(Data to use begins)
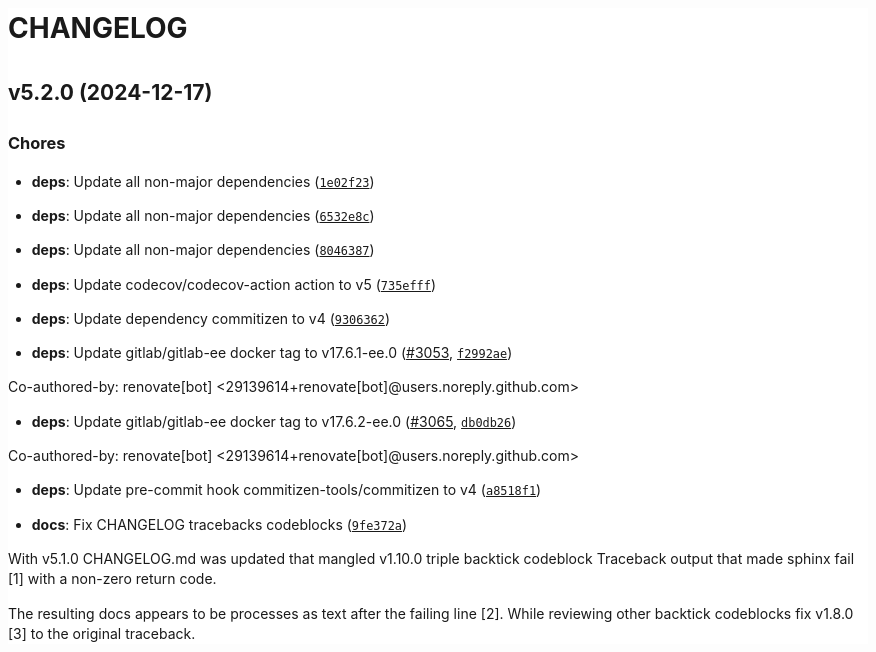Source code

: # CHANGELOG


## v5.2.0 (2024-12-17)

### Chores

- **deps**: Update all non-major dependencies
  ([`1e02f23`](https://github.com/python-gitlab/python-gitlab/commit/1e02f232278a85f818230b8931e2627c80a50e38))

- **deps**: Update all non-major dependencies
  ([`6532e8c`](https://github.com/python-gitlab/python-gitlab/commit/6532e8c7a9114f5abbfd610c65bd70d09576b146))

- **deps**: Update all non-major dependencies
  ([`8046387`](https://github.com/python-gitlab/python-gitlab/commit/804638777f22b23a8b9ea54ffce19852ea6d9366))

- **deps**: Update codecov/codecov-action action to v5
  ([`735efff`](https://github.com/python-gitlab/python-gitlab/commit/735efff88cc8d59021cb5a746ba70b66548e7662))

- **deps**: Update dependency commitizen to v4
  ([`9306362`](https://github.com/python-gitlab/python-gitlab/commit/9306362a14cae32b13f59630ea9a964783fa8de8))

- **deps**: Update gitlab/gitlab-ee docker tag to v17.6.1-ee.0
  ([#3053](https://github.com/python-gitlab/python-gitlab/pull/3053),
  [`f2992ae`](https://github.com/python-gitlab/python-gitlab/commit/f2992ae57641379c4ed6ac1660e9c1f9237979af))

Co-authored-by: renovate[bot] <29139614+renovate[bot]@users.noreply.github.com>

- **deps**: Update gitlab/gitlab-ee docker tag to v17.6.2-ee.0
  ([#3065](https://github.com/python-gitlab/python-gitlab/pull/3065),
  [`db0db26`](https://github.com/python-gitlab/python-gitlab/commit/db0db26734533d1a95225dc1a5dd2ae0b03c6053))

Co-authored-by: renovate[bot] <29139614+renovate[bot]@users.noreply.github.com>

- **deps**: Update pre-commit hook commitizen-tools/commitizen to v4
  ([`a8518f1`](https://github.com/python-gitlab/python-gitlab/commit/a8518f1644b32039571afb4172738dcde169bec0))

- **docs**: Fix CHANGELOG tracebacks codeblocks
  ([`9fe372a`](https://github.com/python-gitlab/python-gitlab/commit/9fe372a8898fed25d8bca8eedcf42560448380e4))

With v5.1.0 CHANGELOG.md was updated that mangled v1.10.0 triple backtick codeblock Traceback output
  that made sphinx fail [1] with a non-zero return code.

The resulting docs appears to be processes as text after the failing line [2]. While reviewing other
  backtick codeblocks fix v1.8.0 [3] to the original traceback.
(Data to use ends)
(Data to use begins)
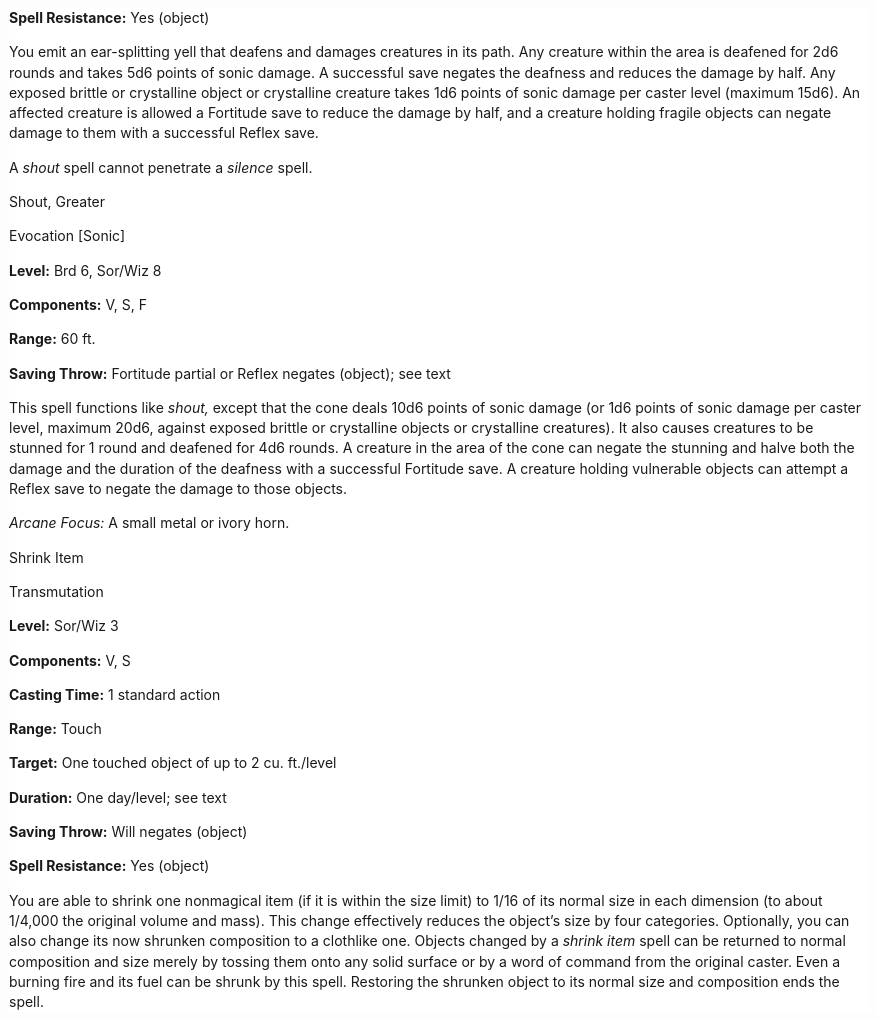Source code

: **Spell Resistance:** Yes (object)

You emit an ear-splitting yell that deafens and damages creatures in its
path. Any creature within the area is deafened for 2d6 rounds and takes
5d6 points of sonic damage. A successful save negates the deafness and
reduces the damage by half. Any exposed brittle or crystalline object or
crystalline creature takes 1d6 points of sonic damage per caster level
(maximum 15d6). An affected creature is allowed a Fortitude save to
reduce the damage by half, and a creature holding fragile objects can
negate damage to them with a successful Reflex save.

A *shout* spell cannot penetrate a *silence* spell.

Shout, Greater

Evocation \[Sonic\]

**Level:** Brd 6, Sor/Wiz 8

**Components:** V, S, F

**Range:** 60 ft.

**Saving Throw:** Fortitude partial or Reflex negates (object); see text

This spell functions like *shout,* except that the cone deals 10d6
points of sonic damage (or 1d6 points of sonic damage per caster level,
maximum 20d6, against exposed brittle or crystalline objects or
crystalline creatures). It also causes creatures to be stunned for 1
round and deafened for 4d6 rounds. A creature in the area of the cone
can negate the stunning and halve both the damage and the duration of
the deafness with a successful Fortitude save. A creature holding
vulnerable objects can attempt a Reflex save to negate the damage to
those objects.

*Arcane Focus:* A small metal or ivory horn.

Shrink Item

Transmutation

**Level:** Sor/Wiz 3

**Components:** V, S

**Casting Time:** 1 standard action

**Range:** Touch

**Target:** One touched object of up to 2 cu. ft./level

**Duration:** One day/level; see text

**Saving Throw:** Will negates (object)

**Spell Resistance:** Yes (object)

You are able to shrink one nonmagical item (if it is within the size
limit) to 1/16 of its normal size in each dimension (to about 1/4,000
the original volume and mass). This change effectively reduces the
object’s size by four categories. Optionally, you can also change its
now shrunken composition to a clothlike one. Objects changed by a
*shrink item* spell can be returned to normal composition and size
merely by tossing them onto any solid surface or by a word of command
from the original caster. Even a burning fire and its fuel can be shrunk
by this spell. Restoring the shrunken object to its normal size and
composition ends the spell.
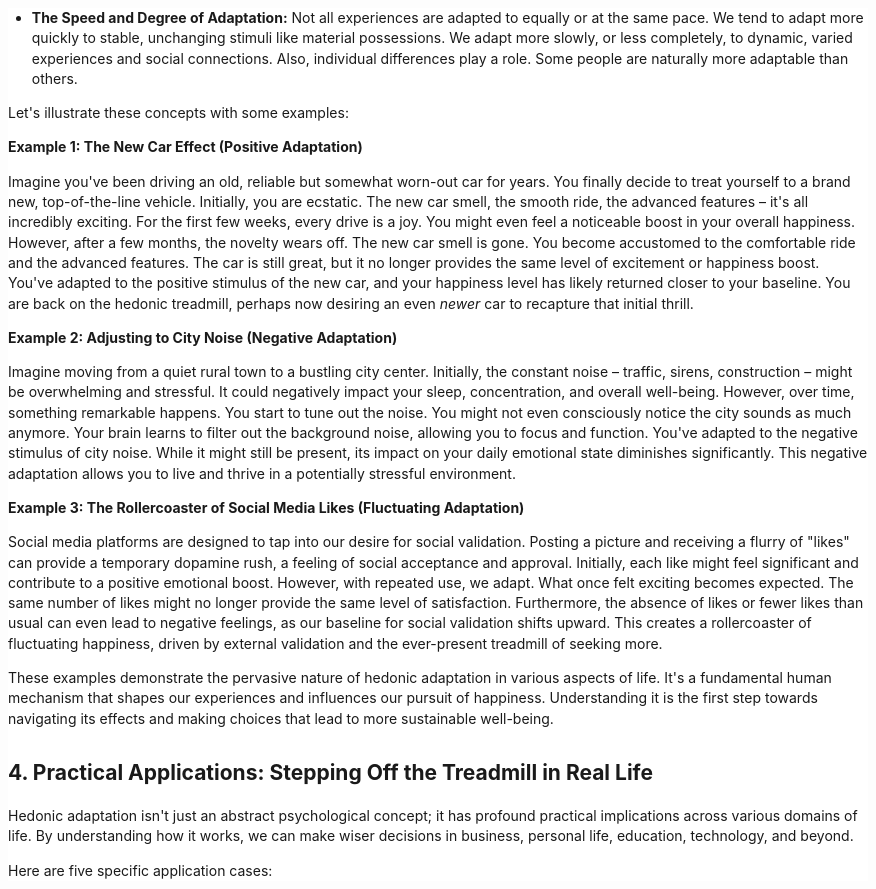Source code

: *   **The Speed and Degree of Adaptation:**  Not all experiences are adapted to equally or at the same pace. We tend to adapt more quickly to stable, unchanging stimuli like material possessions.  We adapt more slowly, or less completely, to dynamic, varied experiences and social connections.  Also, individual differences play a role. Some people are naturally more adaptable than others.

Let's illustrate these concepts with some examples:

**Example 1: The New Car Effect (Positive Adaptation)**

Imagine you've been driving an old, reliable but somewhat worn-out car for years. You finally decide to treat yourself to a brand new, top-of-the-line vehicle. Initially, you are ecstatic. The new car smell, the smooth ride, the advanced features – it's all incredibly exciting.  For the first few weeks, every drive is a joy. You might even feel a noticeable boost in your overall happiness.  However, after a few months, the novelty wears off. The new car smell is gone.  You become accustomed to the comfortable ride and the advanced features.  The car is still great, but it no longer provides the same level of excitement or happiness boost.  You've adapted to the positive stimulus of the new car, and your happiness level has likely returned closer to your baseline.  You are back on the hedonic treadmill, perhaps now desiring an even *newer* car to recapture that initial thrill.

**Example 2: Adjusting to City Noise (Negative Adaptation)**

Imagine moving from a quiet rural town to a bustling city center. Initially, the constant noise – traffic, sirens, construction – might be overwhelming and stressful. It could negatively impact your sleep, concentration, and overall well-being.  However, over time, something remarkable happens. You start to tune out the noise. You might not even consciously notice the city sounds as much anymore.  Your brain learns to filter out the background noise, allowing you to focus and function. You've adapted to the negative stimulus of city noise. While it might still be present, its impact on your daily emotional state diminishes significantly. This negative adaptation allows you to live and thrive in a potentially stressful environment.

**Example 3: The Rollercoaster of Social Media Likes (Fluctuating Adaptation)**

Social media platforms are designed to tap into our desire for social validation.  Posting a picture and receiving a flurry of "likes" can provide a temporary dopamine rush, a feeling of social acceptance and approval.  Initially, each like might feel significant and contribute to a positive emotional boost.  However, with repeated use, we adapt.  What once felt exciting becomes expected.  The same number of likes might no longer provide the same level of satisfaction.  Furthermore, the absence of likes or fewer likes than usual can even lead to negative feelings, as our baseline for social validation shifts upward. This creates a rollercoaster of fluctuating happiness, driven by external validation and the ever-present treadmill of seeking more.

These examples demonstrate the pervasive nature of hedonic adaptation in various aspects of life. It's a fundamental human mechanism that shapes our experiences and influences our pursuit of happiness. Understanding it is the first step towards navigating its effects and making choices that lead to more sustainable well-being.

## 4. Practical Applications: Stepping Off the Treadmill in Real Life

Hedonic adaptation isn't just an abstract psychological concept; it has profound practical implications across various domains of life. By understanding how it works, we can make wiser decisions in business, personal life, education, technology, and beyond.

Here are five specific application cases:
(Data to use ends)
(Data to use begins)
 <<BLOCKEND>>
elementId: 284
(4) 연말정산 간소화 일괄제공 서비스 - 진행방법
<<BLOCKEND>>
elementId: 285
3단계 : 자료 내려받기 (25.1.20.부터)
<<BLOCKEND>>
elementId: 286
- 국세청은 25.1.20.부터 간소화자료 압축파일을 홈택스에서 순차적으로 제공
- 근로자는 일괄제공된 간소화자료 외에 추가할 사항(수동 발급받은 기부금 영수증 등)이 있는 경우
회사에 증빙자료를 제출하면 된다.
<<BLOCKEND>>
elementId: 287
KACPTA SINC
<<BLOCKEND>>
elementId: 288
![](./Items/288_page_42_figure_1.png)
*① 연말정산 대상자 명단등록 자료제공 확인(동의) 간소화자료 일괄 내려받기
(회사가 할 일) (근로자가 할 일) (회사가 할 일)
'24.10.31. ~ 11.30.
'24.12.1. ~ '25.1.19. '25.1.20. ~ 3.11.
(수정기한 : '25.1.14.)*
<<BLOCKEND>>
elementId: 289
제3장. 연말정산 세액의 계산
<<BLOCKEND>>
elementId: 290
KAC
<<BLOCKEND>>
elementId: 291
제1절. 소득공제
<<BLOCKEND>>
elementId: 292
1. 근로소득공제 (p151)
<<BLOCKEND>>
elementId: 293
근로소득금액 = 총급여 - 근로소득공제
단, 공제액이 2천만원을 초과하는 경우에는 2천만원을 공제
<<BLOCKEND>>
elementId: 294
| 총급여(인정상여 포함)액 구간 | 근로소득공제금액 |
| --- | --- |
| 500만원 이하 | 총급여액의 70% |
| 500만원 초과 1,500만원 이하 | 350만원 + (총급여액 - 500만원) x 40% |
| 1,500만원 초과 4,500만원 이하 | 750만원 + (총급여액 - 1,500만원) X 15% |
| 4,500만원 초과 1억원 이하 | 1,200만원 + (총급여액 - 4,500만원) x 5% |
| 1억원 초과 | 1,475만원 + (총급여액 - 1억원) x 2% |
(Data to use ends)
Rewrite the stretch from the line containing "Hedonic adaptation isn't" through the line containing "Here are five", swapping "profound" for "significant" and leaving everything else unchanged.

Hedonic adaptation isn't just an abstract psychological concept; it has significant practical implications across various domains of life. By understanding how it works, we can make wiser decisions in business, personal life, education, technology, and beyond.

Here are five specific application cases:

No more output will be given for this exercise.